Выбрать главу

Горе было тому, кто осмеливался вызвать тети Танин гнев! Будь то сосед, выбросивший конфетную обертку из окна; ухажеры пэтэушной девочки, шумящие в подъезде; внезапно подскочившие цены; Рыжий Кот, нахально домогавшийся к новенькой кошечке (“ить ще малАя совсем!”); муж моей сестры, слишком лихо во дворе разворачивавшийся на своей «девятке» (“шшуммахер, тудыть его за третью ногу через дверцу!”)…

Тетя Таня никому не давала спуску. Под ее неусыпным контролем во дворе всегда был идеальный и безупречный порядок, не было нигде ни соринки, не собирались у нас вечерами маргиналы с пивом и гитарами, не заходили алкаши по нужде. Самолично тетя Таня водрузила во дворе тазик-пепельницу, и самолично же периодически его вытряхивала, и бдила зорко, дабы мимо тазика окурка никакого не случилось. Пэтэушных ухажеров, норовивших бросать окурки и бутылки где попало, она гоняла в шею, и – малюсенькая, в ушанке! – перекрикивала всю толпу, морально их давила в лужицу и небрежно косточки ухажерские сплевывала.

А нас троих тетя Таня одобряла, считала нас «правильной молодежью», несмотря на Петькино на «девятке» лихачество. Нам дозволялось даже засиживаться во дворе заполночь и пить пиво. Думаю, все потому, что мы-то насчет тазика в курсе были. Ну и потому еще, что кошка у нас была. К кошкам тетя Таня питала слабость, кормила их во дворе и привечала всячески. При этом ухитрялась каждому захожему коту моментально объяснить правила поведения в этом дворе, так что все звери вели себя исключительно благовоспитанно. Тети Танина харизма промаху не знала.
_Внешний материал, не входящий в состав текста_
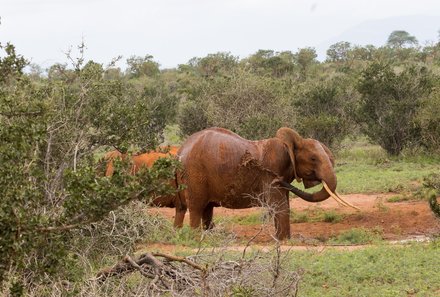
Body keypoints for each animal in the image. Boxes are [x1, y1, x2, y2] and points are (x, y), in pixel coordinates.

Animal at [177, 126, 352, 238]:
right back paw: (195, 238)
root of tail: (181, 150)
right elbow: (280, 206)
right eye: (313, 159)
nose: (277, 179)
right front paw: (283, 240)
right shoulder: (272, 173)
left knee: (204, 209)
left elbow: (284, 205)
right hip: (194, 175)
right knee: (196, 207)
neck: (288, 145)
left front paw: (284, 238)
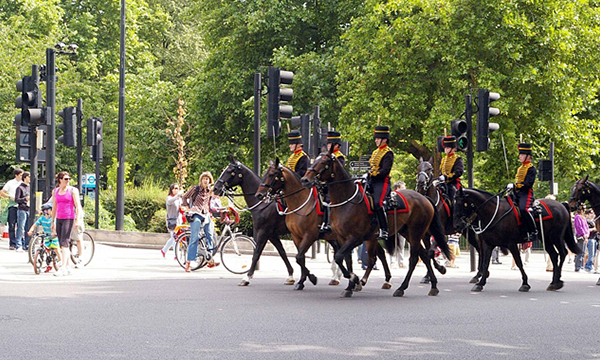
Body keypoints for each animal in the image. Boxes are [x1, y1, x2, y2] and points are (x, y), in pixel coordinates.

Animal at [213, 155, 296, 286]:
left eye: (230, 171)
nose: (215, 188)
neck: (262, 204)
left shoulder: (264, 232)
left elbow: (256, 253)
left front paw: (246, 277)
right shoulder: (272, 235)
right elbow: (282, 252)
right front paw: (291, 275)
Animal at [253, 159, 390, 292]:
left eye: (271, 174)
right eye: (265, 174)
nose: (259, 195)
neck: (301, 203)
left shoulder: (309, 235)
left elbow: (298, 257)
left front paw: (312, 278)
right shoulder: (296, 236)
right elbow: (300, 258)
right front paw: (302, 281)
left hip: (367, 237)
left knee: (372, 257)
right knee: (375, 254)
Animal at [302, 152, 448, 298]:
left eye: (324, 162)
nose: (305, 179)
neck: (347, 201)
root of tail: (424, 198)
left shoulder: (356, 238)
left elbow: (339, 257)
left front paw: (355, 279)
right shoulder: (342, 238)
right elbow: (346, 259)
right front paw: (350, 286)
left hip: (416, 233)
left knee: (414, 258)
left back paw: (401, 287)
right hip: (407, 232)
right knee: (424, 255)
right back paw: (433, 285)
Я однажды, давным-давно уже не живя в этом доме, проходила мимо и зачем-то – просто так – зашла во двор. И тетя Таня сидела, конечно, на прежнем месте. И узнала меня мгновенно, будто я вышла только что, и расспрашивала ласково. «Как кошечка ваша? Ну а сестра что? А Шумахер ваш – все лихачит? Ну дай бог, дай бог…». Мне кажется теперь, что сколько бы лет ни прошло, зайди я в тот двор, я увижу тетю Таню все на том же бревнышке, в ушанке своеобычной, с тою же «примой» в зубах – и десяток кошек у ее ног.
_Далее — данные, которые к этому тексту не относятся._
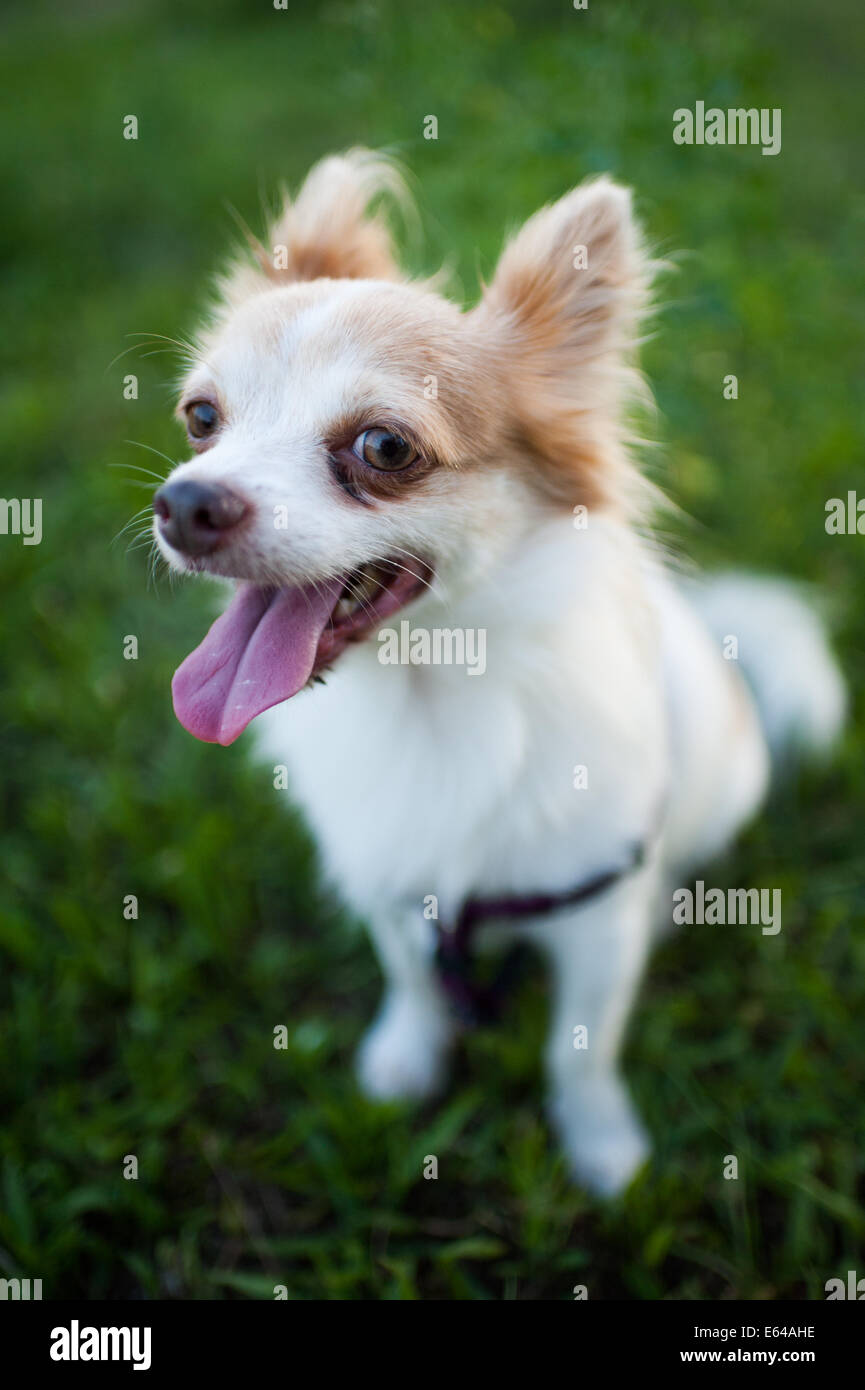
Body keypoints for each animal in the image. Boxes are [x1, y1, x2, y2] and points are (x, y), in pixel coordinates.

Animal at [150, 149, 845, 1195]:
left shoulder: (593, 919)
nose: (184, 502)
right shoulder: (393, 880)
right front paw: (406, 1059)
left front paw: (601, 1148)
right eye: (201, 419)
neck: (430, 692)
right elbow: (412, 981)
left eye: (384, 448)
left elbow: (578, 1050)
Забавно, пару лет спустя я снова жила на той же самой улице Соколова, чуть ли не в соседнем доме, и там тоже была своя отдельная тетя Таня – матерщинница. Эта тетя Таня, правда, была совсем в другом роде. Она была много моложе, отличалась непомерным ростом, дородна была и статна, как дородны и статны бывают только русские женщины, торгующие на рынке в продуктовых павильонах.
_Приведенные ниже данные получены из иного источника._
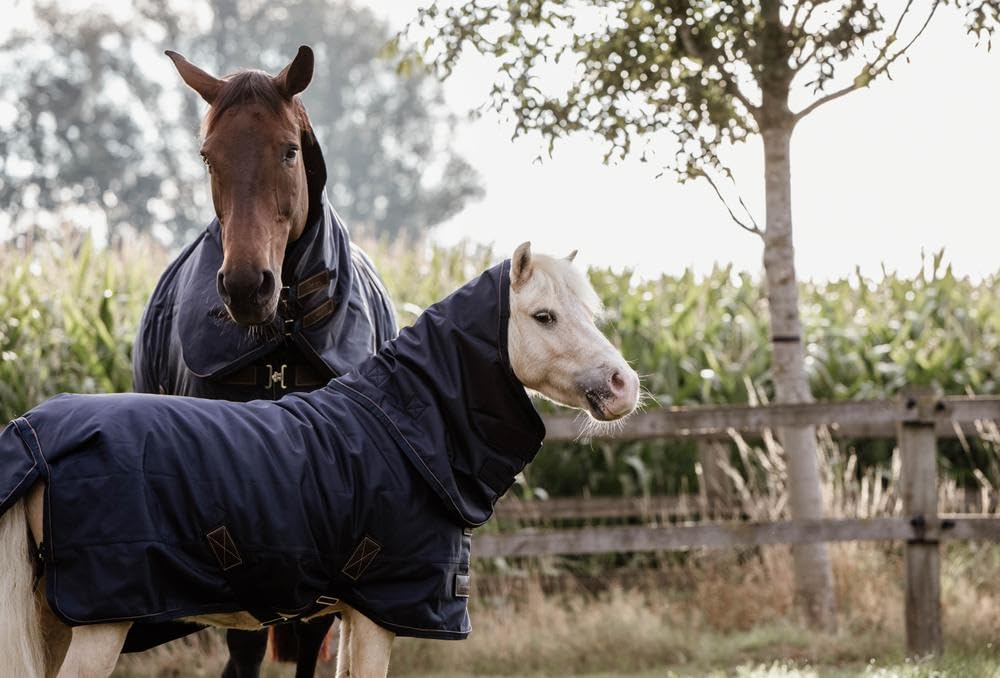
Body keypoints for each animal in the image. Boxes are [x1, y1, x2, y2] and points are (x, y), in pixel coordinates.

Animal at [0, 242, 640, 678]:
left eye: (590, 316)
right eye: (544, 316)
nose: (624, 385)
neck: (404, 426)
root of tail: (36, 437)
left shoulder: (351, 617)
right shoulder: (382, 614)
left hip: (53, 621)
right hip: (97, 626)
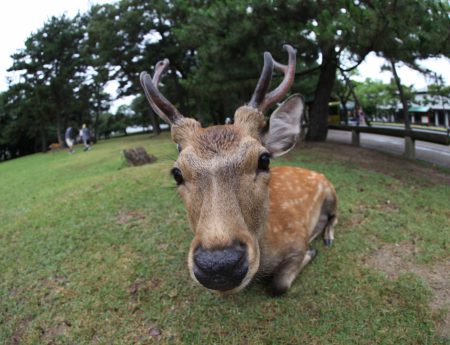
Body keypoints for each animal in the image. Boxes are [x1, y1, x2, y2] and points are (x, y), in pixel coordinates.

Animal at [141, 44, 338, 294]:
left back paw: (328, 237)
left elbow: (279, 284)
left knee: (334, 216)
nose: (219, 265)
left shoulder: (297, 239)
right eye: (177, 173)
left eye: (264, 159)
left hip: (332, 193)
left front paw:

Мы снимали комнату в коммуналке – я и моя подруга-сокурсница Анюта. В коммуналке – три комнаты: одна наша, другую занимал наш квартирный хозяин, весьма невнятный молодой человек, лишенный напрочь определенного какого-то характера или характеристик, а вот в третьей комнате как раз обитала она – тетя Таня, особа, напротив, весьма харАктерная. Она была из тех, кто ухитряется собою, голосом, эмоциями, щедрым телом заполнить любое пространство без остатка. Дочку свою, приходившую иногда в гости пьяной в стельку, тетя Таня не без оснований, кажется, именовала нежно «б…дищей куцехвостой». Вообще она материлась без всяческих изысков, оперируя понятным и всякому близким. Но в речи эти вкладывала столько энергии, столько мощи и широты роскошной своей натуры, что сотрясались стены старой коммуналки.

‍​‌‌​​‌‌‌​​‌​‌‌​‌​​​‌​‌‌‌​‌‌​​​‌‌​​‌‌​‌​‌​​​‌​‌‌‍

Она вообще была – сотрясательница. Тяжчей всего нам с Анютой приходилось, когда тетя Таня принимала душ, потому что наша комната от душевой отделена была лишь тонкой стенкой. Тетя Таня в душе пела. В ней умерла большая оперная дива – умерла, не родившись, ибо на ухо тете Тане таки наступил кто-то тяжелый и чуждый изящных искусств. Но пела она с огромным воодушевлением, и сотрясала, повторюсь, сотрясала… А потом, намытая, умиротворенная и в полное согласие пришедшая с миром замотанная в полотенце размером с Америку тетя Таня порой воздвигалась у нас в дверях. Осматривала комнату придирчиво две-три секунды, потом вздыхала с удовлетворением, провозглашала трубно: «Эх, хорошие вы девки! А то у этого недотыкомки и квартиранты вечно какие-то дикие. Молодцы девки!» – и, не вдаваясь более в подробности относительно «диких квартирантов», уплывала в темные глубины коридора.